EXERCICE ÉCRIT A
Renvoyez sans modification chaque ligne des entrées qui contient l'étiquette « label ».
EXERCICE ÉCRIT B
Poursuivez l'entretien consacré à l'album après sa dernière phrase.

Et pour en revenir un peu à ce morceau et l’album, vous dites que vous avez tout mis c’est à dire qu’il y a des trucs qui datent vraiment ? C’est étalé sur combien de temps à peu près ?

Diego : une à deux années de local. On a écrit tous ces morceaux, certains ont fini sur des splits, c’était y’a tellement longtemps.

Philippe : je crois que quand on a fini, on avait à peu près 17 ou 18 morceaux, une partie a fini ailleurs, le reste a fini sur ce disque. On est allé enregistré ces morceaux pour tourner une page d’une époque. « Enregistrons-les puis passons à autre chose ». C’était une façon de le faire.

Et celui-là vous l’auriez gardé quand même ou j’en ai vraiment choisi un que vous trouvez tout pourri ?

Extraits d'entrées d'annotation:
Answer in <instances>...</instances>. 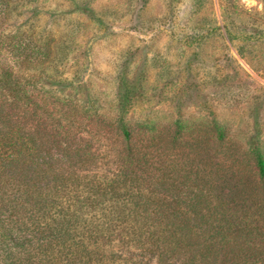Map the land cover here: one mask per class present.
<instances>
[{
	"label": "trees",
	"instance_id": "1",
	"mask_svg": "<svg viewBox=\"0 0 264 264\" xmlns=\"http://www.w3.org/2000/svg\"><path fill=\"white\" fill-rule=\"evenodd\" d=\"M0 42V264H264L259 138L129 120L125 75L103 106L50 66L60 53Z\"/></svg>",
	"mask_w": 264,
	"mask_h": 264
},
{
	"label": "rangeland",
	"instance_id": "2",
	"mask_svg": "<svg viewBox=\"0 0 264 264\" xmlns=\"http://www.w3.org/2000/svg\"><path fill=\"white\" fill-rule=\"evenodd\" d=\"M14 33L61 54L47 61L85 82L75 95L114 105L133 81L129 120H213L227 144L264 148V0H0V39Z\"/></svg>",
	"mask_w": 264,
	"mask_h": 264
}]
</instances>
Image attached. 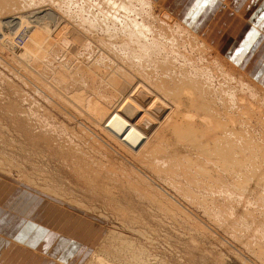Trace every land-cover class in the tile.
Wrapping results in <instances>:
<instances>
[{
  "label": "bare ground",
  "instance_id": "1",
  "mask_svg": "<svg viewBox=\"0 0 264 264\" xmlns=\"http://www.w3.org/2000/svg\"><path fill=\"white\" fill-rule=\"evenodd\" d=\"M196 1L199 3L198 0ZM69 3L74 5L75 12H68ZM181 4L180 2L174 10H171L165 0H0V11L4 17L0 18L2 35L0 42L12 50L17 62H22L18 65L20 69L11 65L15 76L22 78L31 90L38 92L39 97H44L46 103L56 107L64 120L69 123L78 122L77 126L83 134L90 132L91 137L98 142L102 141L105 135L114 145L139 161L142 168H150L156 173H171V178L184 174L189 182L187 189L191 196L190 201L199 198L213 208L212 206L216 204L214 199L218 195L213 197L211 193L215 195L216 191L218 192L215 184H220L238 192L236 195L234 193L229 194L230 196L224 195L227 198L242 202L246 200L252 205L257 201L264 205V84L255 77L259 73L258 64L252 62L250 66H244L238 57L240 61L230 58V51L238 45L236 42L239 38L235 37L233 41L228 35V30L224 33L217 28L204 31L188 24L183 16L187 4L184 3L183 6ZM33 6L36 7L29 13H33L35 17L31 19L30 14L25 15L22 10ZM224 7L226 9L232 7V3L226 1ZM53 21L56 22L54 30L51 27ZM22 26L26 27L22 35L27 36L28 39L25 45L19 47L13 41V35L18 33ZM94 30H98L106 37L99 38V41ZM63 44H66L70 48H68L70 53L78 59L85 49L93 51L91 46L98 47L99 52H103L99 60L105 61V69L97 68L99 62L93 61L97 58L91 57L92 61L87 59L61 60L56 63L35 61L43 53V56L46 54L43 59L51 61L52 57L60 53ZM70 53L65 54L69 57ZM61 56L58 55L59 58ZM15 92L24 94L21 91ZM26 95H24L26 98L22 96V100L30 98ZM22 100L16 99V104L13 102L15 105L13 118L17 127L24 132V138L33 142V147H36L37 143L45 142H55L60 146L66 143L71 146L69 148L71 152L64 150L72 159L83 155L77 154L81 152L79 150L81 145L78 146L76 140L80 138V134L73 132V128L68 123L59 125L51 120L49 115L34 117L25 113L23 110L25 108L20 106ZM33 105L40 109L38 107L41 104L37 99ZM41 107L43 109L47 106ZM46 110L43 109L44 112ZM255 115L259 121L254 120ZM100 132L104 134L102 137L99 135ZM44 133L47 136L42 140L41 134ZM81 139L83 140V137ZM80 140L78 142H83ZM87 159L88 156H82L83 161L88 162ZM86 164L74 165L76 175L79 174L80 178L84 177L83 179L91 185L89 187L92 191L96 192L99 188L100 195L107 191L108 195L113 196L114 191L111 187L114 188L115 185L111 181L117 178L114 173L110 172L109 176L107 174L104 176L103 173L97 172L99 170L93 171L92 167L90 169L89 163ZM23 166L14 163L0 152L1 175L12 177L10 169L17 167L23 170ZM22 172L19 176L23 179L17 177L18 175L16 177L28 185L24 187L29 192L39 193L44 199L48 197L46 199L48 203L65 207L69 204L80 212L85 211L94 216L103 213L108 220L101 203L93 204L89 200L77 199L62 187L48 182L42 183L32 173ZM122 184L136 193L131 197L125 192L121 195L126 200L128 197L133 207H136V204L132 197H136L137 200V196H141L150 199L152 203L158 202L166 213H169L168 210L172 211V215L177 216L184 213L190 216V219L193 215L184 210L185 206L183 207L177 198L168 196L170 193L166 195L167 199H164L163 190L159 193L160 189L142 187L133 179ZM228 193L230 192L227 191L225 194ZM101 202L107 205L106 202ZM115 202L118 203L117 200ZM234 206L236 207L235 204ZM227 209L225 205L216 206L221 216L236 223L235 220L237 221L238 218L235 216L238 214L233 217ZM262 217V219L254 217L252 219L254 221L247 222L245 228L252 231L253 238L250 237L252 242L256 241L264 248V214ZM129 218L123 221L120 219L121 223L139 237L126 234L123 236V233L111 230L101 238L99 249L83 263L151 264L158 254L154 256L151 253L152 241H156L154 240L156 229L149 226L146 221L144 226L139 224L140 217L137 220V217L133 216L132 219L135 221H126ZM194 226L196 227L195 224ZM147 227H150V230ZM234 227L235 231L244 228L235 224ZM106 243L114 248L108 250L104 246ZM261 253L264 257V251ZM169 257L172 256H168V259Z\"/></svg>",
  "mask_w": 264,
  "mask_h": 264
},
{
  "label": "rangeland",
  "instance_id": "2",
  "mask_svg": "<svg viewBox=\"0 0 264 264\" xmlns=\"http://www.w3.org/2000/svg\"><path fill=\"white\" fill-rule=\"evenodd\" d=\"M55 3L58 4L59 2H55ZM50 4L54 6L53 3H50ZM46 6H49V5H46ZM35 7L36 6L29 7V8L27 7L24 10H22V13L27 15ZM73 7H74V5H71L70 3L67 4L68 12H71V11L75 12L74 11L75 7L74 8ZM1 13H0V18H4L2 16L3 13L2 14ZM10 14H12V13H10ZM29 14L28 15L31 16V19H33L35 17L34 15H32L33 13L32 14L29 13ZM52 23H53V25H52ZM51 27L54 30V28H56V22H54V21L51 22ZM25 30H26V27L22 26L21 28H19L18 33L13 35V41L19 47L23 46V44L25 45L27 43L26 41H27L28 37L25 35H22V34H24ZM234 30L235 29L232 28V31L229 32L230 35L234 36V34L236 33V32H234ZM91 34H92V32L90 33V35ZM94 34L95 35L97 34L96 38L98 40H99V38L101 39V37L102 38L106 37V35H104L103 33H100L98 30H94ZM1 36H0V39H1ZM5 45L3 46V44H1V42H0V120H2V122H0V152H1V154H4L5 156H7V158L9 157L11 159V161H13L14 163L21 164L22 166L24 165L23 166L24 168H23V170H21L17 167H12V169H10L11 174H13L12 177L7 178L6 176L0 174L4 179L10 181V183H9V185H7V187L4 186V190H6V189L12 190V188H13V190L15 192L20 193V190L15 188L13 185V184H17L20 186L21 189L25 190L24 193L28 194V195H25L24 193H20L22 195L24 194L23 196H25V197L35 196L36 198L39 197L40 200L42 199L43 201H46V199H48V197L44 199V198L39 196V193L37 194V193L29 192L24 187V186H28V185H26V183L24 181L23 182L20 181V179H23V177H21L19 175L23 173L22 171H25V172L32 173L34 176H36V178H39V181L42 183L48 182V183H51L53 185L64 188L66 191L71 192V194L74 197H76L77 199L82 198L85 201L89 200L93 204H96L99 202L98 204L100 205V203H101L102 207L106 206V208L103 207V209L107 215L108 220L105 219L106 217L104 216L103 213H102V215H100L101 217L100 216H94L92 213H86L85 211H82L81 213H84L85 215H87L92 220H95V221L97 220L100 223H102L101 225H103L104 228L101 232V234H103L101 236V238L103 236L107 235L111 230L115 231L116 233H121V234L123 233V236L126 234L127 236H133V237L137 238V237H139L138 234L132 233L131 232L132 230L126 228L124 226V224H122L121 222L123 221V219L129 218V216L131 218L127 219L126 221L133 220L132 219L133 216L137 217V220H139L141 218L140 220H142V221L144 220V221L142 222L139 220V224L141 223V225H143V224H145V221H146L149 223V226L156 229V230H154V232H155L154 236H156L154 240H156V241H152L153 243H152L151 247H153V248L151 249V253L154 256L158 253L157 255H160V257L159 256L157 257V255H156L154 260L151 259V261L153 260L151 264H155L156 262H157V264H159V263L160 264H165V263L166 264H186V263L187 264H264V257L261 253L264 251L262 244L260 246V244L257 243L256 241L252 242L251 238H253L252 237L253 233L251 230L249 231L248 229L245 228L246 227L245 225H247V222L250 221V223H251L252 221H254V220H252V219H254V217H256V218L259 217L258 219L263 218L262 217L264 214L263 213L264 212L263 203H261V202L258 203L257 201H255L253 203L254 205H252V203H250V202L247 203L246 200L244 202H242V201H237L235 199L232 200L230 197H228L229 198L228 199L226 196H230L229 194L232 195L233 193L236 195L238 192L235 190L232 191L231 189H228L227 187H222V185H220V184H215V185H217L216 188H218V192L216 191L215 195L213 193H211V195L213 197L218 195L217 197H215L216 200L214 199V202H216V204L214 206H212L213 208H210L208 206V204H206V202L201 201L199 198H198L199 200L197 198L195 200H193L194 202L190 201L191 196L188 193V189H187V187H189V182L185 178L184 174H178V176H172V178H171L170 177L171 173L170 174H168V173H164V174L156 173L153 170H151L150 168H144V167L142 168V165L139 161H136L134 158L131 157L130 154H128L127 152L125 153L124 151H122L120 149V147L114 145L113 141H110L109 139H107L106 136L104 134H102L101 132H100V134L99 133H97V134H99L101 137L104 135V137H102V141L100 140L99 137H96L98 140H100V142H98L96 139H93L91 137V134L88 130L87 131L89 132V134L86 132L88 135L86 133H84L85 134L84 135L83 131H81V129H79L77 126L78 122L77 123L76 122H70L69 123L66 120H64L63 117L58 113V110L56 107H53V106L49 105L48 103H46L45 100L43 99L44 97H39L40 95L38 94V92L34 91V89L31 90V87L30 86L28 87L22 78H18L15 76L16 74H15V72L12 71L11 68L13 65L17 66L19 68L18 65L22 64V62L21 61L17 62L18 60L17 59L15 60L13 53L11 52L12 50L9 49V47H7V45L5 47ZM63 45H64V47H63L64 50L60 46L62 49L58 55L59 56L62 55L61 57L64 59H62L61 57L59 58L58 55H56V56L52 57L53 59L51 61L44 60L45 59L44 57L46 56V54L43 56V54H44L43 53V54H41L43 57L40 56L42 61L39 57H38L39 59H37L35 61L37 62L38 60H40V61H38V63L39 62L46 63V61H48L47 63H49V62H55L56 63V61L61 62V60H63V61H77L78 57L76 58V56L73 53H70V50H68L69 47L66 44H63ZM65 47H66L67 51H69L68 54L70 53L69 57L67 56L68 54H67V51L65 50ZM91 48L94 52L91 51V49H88V50L85 49L83 51L84 54L82 52V54L80 55L81 58H79V59L80 60H83V59L86 60L87 59L89 61H92L93 58H97L98 60L93 59L94 62H99V66H96V67L97 68L100 67L99 68L100 70H104L105 69V66H104L105 61H103L102 59L99 60L102 57L101 54H103V52L100 53L99 52L100 50L96 46H91ZM44 49L46 51H48V49H46V48H44ZM105 49H107V48H105ZM63 51H66L65 53L67 55ZM97 51H98V53H97ZM86 52H87V54H86ZM64 55H66V56H64ZM86 55H90V56L87 57ZM100 55H101V57H100ZM82 56H83V58H82ZM57 59H60V60H57ZM14 87L16 90L14 89ZM18 88L21 90H18ZM15 91H18V92L21 91V93L23 92L24 94L22 93L23 95H20V92H19V94H17V92H15ZM18 95H20L21 100H22V96H23V98H26L24 95H26V96L29 95V97L31 98V100H30V98L27 97V99H29L28 101H26L27 99H25V100H22V102L20 103V106L22 105L25 108V109H23V110H25V113H29L32 116L34 115V117H39L41 115L43 116L44 114L49 115L50 119L54 120L55 123L57 122L59 125H64L65 123H68L70 125V127L73 128V132L80 134V138L76 139V140H77L78 146L80 144L81 145L80 148H82L83 150L78 147L79 150H81V152L79 151V152H77V154L80 155L79 153H81V154H83L82 156H85V155H86V157L88 156V159H87L88 162L83 161L82 156L75 157L77 162L75 161L74 158L72 159V157L68 155V152H71V150L69 149V148H71V146H68L69 144H66V143L61 144L62 146H60L58 143H55V142H48V143L45 142V143H37V144H35L36 147H33V145H32L33 142H30V139L24 138V135H23L24 132L21 131L17 127V125L15 124V121H14L15 118H13V116H14L13 106H15L14 103L16 104V99H20L18 97ZM37 97L40 99H38ZM33 98L37 99V101L40 102L41 106H43V107L47 106L46 108H43L44 110L48 109V111L46 110L47 112L45 111L46 113H48V112L49 113L51 112V113L46 114L43 111L41 106L38 107L40 109H37V106L35 107L33 105L35 102V99H34V101L32 100ZM31 106H33V107H31ZM6 108H8V109H6ZM38 111H39V113H38ZM42 112H43V114H42ZM259 117H260V119H262L261 116H259ZM254 120L259 121L257 119L256 115L254 116ZM84 129H85V127H84ZM92 131H94V129H92ZM96 131H98V130H96ZM51 133H52V131L50 132V135H51ZM45 136H47L45 133L43 135L41 134V139L43 140V137L45 138ZM81 137H83V140L81 139ZM79 140L83 141V142L80 143V142H78ZM90 144H92V146ZM64 149H67L68 152L65 151ZM16 159H17V161H16ZM27 161H28V163H27ZM91 161H92V163H91ZM76 163H82V164L87 163L86 165H88V163H89L90 169L92 167L93 171L95 169H96V171L99 170L97 172L103 173L104 176H105V174H107L109 176V173L113 172L114 176H116L117 178H115L114 181H111V183L114 182L113 185H115V186H114V188L111 187V186H113L111 184H110L111 186L110 185H108V186L111 187L114 191V194L117 195V197L119 196L120 198L115 197L114 194H113V196L108 195L107 191H104L105 193L103 192L104 195H103V193L100 195L101 189H99V188L96 189V192L92 191L89 187L91 185H89L87 183V181H85L83 179L84 177L80 178L79 174L76 175V171H75L76 167H74V165ZM16 176L19 177L20 179H18ZM100 176H102V174H100ZM130 177H131V179L135 180L136 182H139L140 183L139 185L142 187H146V188L154 187L158 190L160 189L159 193L163 190L164 191L163 194L165 195L164 199H167L168 196H170L171 198H177V200H179L181 205L183 207L185 206L184 210L186 212H189L190 214L193 213L191 219H190V216L188 217L184 213H182V215L180 214L181 216H177L174 214L172 215V213H171L172 211H170V210H168L169 213H166V211L164 212L163 208L160 207L161 205H159L158 202L153 201L155 203L154 204V203L150 202L151 201L150 199L145 198V197L143 198L141 196H137L138 197L137 200H136V197H132V199L134 200V202L136 204L135 205L136 207L131 206V204L128 200V197L126 200L124 196H121L124 194V192L126 193V195H130V197L134 196L136 194L134 192V190H132L131 188H128L127 186L124 187V184H122L123 182H127V181L129 182L131 180ZM2 180L0 182L4 181V180L3 181ZM5 182L6 181H4L3 184ZM11 183H13V184H11ZM125 184L127 185V183H125ZM120 185L122 186V188ZM226 188H227V190H226ZM26 191L29 193H27ZM227 191L230 193L225 194V193H227ZM30 193L32 195H30ZM166 195H168V196L166 197ZM224 195H226V196H224ZM113 198H115V200H117L118 203L115 202V200L113 201ZM147 199H148V201H147ZM101 201L106 202L107 205H105V204L103 205V203ZM225 201H228V202H225ZM156 203L159 205V207ZM204 203H205V205H204ZM233 203L236 205V207L234 206ZM226 204H227V206H226ZM229 204L231 206H229ZM218 205L219 206L225 205L226 209L228 208L227 211L233 217L238 214L237 216H235L238 218L237 221L235 220L236 223H234V220L229 221L230 219L227 220V219H225V217L221 216L220 213H218L219 211L216 210V206H218ZM67 206L73 208V206H70L69 204H67ZM107 206H109V207H107ZM115 208H116V210H115ZM157 208H158V210H157ZM235 208H237V209H235ZM74 209H76V208H74ZM76 210L78 211V209H76ZM236 210L237 211L239 210L238 211L239 213ZM213 211H215V212H213ZM231 211L232 212L234 211L233 212L234 214ZM245 211L247 212V214ZM134 212L137 213V215L140 213H142V214H140L141 216L140 215L137 216ZM250 212H251V214H250ZM128 214H130V215H128ZM121 215H123L124 218ZM208 215L209 216L211 215L210 216L211 218ZM216 215L221 216V217H217ZM145 216H146V218H145ZM117 217H119V218H117ZM120 217H122L123 219ZM138 217H140V218H138ZM142 217L144 219H142ZM213 217H214V219H213ZM215 217H217V220L215 219ZM241 217H243V218H241ZM222 218L224 220H222ZM118 221H120V222H118ZM133 221H135V220H133ZM240 221H241V223H240ZM191 222L192 223L195 222V223L192 224ZM197 222H199L201 225L198 224ZM232 223H234L237 226H244V228L242 230L236 229V231H235L234 224H232ZM255 223H257V220L255 221ZM121 224H122V226H121ZM194 224L196 225V227L194 226ZM240 224H242V225H240ZM199 225H200V227H199ZM204 225H205V227H204ZM206 227H207V229H205ZM148 229L150 230V227ZM235 233H236V235H235ZM92 236L94 237V234ZM167 236L168 237L172 236V237L168 238ZM101 238L99 239L98 243L96 242L97 245L95 244V246L93 247L94 252L92 250V252L88 255V257L85 260H87L91 256L92 253H95L99 249V246L101 243L100 242ZM158 240L160 242H157ZM163 240L164 241L166 240L165 242H168V243L166 244ZM247 241L249 244L247 243ZM104 246L107 247L108 250H110V251H111V249L114 248L112 245L110 246L108 243H106ZM169 246H171L172 248H170ZM175 248H177V249L175 250ZM170 251H171V253H170ZM180 251L182 253H180ZM186 253H188V254L186 255ZM17 256L18 255L16 252V254L8 260V264H10V263L12 264V262L15 260V258ZM168 256H172V257H169V259H168ZM191 257H193V259H191ZM215 257H216V259H215ZM165 259L167 262H165ZM169 261H170V263H169ZM18 263H19V261H18ZM5 264H7V263H5ZM19 264H26V262L25 263L20 262ZM136 264H137V262H136Z\"/></svg>",
  "mask_w": 264,
  "mask_h": 264
},
{
  "label": "crops",
  "instance_id": "3",
  "mask_svg": "<svg viewBox=\"0 0 264 264\" xmlns=\"http://www.w3.org/2000/svg\"><path fill=\"white\" fill-rule=\"evenodd\" d=\"M187 1L165 0L171 10L180 2L181 6L187 4L185 21L204 31L217 28L224 33L234 28V36L228 35L239 38L236 42L239 47L231 50L229 57L240 59L244 66L256 62L259 73L255 77L264 84V0ZM226 1L232 7L226 9ZM2 178L0 175V181ZM3 180L0 182V264H8L16 252L18 256L12 264H83L103 235L102 223L69 206L41 201L35 196L25 197L28 194L17 184L11 183L23 195L13 188L4 190L10 181Z\"/></svg>",
  "mask_w": 264,
  "mask_h": 264
}]
</instances>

RÉPONSE FINALE A
	"label": "trees",
	"label": "rangeland",
  "label": "bare ground",
  "label": "rangeland",
  "label": "crops",

RÉPONSE FINALE B
Diego : « I Keep Starting » ? (Hésitant) Ouaaais, ça fait tellement longtemps que j’ai pas écouté ça, je sais pas…

Philippe : tu l’aimais pas, il me semble.

Diego : ouais, il m’a un peu gonflé au bout d’un moment. Surtout qu’on l’avait pas mal joué, l’intro est cool (rires). Elle est toujours chouette.

Ouais y’a un côté un peu bancal, désabusé, c’est pour ça que ça m’a rappelé Pavement je pense.

Philippe : y’a un autre groupe slacker que j’ai beaucoup écouté que j’oublie jamais, c’est Superchunk. Un groupe un peu sous-estimé parce qu’ils avaient de très bons disques. Seam aussi, un groupe très méconnu. Ils auraient mérité d’être plus connus que Superchunk, je pense. C’est vraiment des grosses influences pour moi, des trucs que j’oublie jamais parce que c’est des musiques qui ne sont jamais allées vers la complexité, même si Seam avait un batteur très fin. C’est des groupes qui m’ont beaucoup marqué personnellement.

2 – Issue (split avec Disco Doom – 2005)


J’ai choisi ce titre… que vous détestez aussi je suppose (rires)

Diego : Non, il est cool !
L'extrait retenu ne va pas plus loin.